Structured page parsing data:
◆ ◆ ◆ ◆

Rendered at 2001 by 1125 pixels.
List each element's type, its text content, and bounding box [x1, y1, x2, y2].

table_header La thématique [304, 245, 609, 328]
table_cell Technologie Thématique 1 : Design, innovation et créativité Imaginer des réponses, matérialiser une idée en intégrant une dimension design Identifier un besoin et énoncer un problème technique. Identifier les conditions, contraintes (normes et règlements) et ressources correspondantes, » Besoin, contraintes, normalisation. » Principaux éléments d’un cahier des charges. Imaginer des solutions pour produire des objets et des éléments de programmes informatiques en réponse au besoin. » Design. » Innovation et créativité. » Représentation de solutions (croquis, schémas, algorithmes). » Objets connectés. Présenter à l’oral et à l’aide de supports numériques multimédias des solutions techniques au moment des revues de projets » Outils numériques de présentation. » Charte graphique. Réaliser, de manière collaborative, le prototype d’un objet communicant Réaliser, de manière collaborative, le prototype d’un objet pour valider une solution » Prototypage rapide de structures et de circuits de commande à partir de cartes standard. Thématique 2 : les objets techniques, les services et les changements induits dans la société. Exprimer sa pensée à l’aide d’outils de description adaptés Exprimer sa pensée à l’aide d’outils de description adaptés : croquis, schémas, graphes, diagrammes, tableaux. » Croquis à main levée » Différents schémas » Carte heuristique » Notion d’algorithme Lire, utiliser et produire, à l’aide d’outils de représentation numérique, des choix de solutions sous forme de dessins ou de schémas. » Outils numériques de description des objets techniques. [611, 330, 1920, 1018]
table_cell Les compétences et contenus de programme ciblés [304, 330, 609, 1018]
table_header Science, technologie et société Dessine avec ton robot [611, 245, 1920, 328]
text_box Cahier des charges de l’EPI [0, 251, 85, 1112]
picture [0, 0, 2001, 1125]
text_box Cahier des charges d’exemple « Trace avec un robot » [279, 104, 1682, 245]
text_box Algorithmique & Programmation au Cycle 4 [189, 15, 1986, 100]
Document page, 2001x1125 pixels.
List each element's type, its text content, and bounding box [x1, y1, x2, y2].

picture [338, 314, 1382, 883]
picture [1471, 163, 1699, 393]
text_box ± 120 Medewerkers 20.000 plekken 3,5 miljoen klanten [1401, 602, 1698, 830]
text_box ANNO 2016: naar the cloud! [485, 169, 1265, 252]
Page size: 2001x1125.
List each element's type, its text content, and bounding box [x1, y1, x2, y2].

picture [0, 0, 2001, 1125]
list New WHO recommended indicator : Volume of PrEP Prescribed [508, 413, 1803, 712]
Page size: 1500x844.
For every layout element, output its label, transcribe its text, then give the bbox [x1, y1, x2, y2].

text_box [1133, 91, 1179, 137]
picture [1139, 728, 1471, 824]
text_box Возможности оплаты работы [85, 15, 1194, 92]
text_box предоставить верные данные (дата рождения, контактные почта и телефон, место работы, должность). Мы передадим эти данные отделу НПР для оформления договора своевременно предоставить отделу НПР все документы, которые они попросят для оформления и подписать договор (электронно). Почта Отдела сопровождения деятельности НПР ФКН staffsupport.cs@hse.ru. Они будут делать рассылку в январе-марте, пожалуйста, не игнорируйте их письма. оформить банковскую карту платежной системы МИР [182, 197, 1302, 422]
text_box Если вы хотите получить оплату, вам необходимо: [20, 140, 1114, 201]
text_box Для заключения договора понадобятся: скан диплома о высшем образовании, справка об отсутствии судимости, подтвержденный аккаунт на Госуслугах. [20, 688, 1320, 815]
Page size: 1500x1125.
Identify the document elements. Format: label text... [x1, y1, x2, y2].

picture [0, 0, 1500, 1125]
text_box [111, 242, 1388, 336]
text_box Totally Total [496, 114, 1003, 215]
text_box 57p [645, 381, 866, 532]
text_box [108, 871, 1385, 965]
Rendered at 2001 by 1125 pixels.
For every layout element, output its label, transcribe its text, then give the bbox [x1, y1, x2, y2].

◆ ◆ ◆ ◆

● Your assignment
Look above for the line with "Page size: 2001x1125." and the line with "Page size: 1500x844.", and reproduce exactly those two lines plus every line between, nothing more.

● Result of this exercise
Page size: 2001x1125.
List each element's type, its text content, and bounding box [x1, y1, x2, y2].

picture [0, 0, 2001, 1125]
list New WHO recommended indicator : Volume of PrEP Prescribed [508, 413, 1803, 712]
Page size: 1500x844.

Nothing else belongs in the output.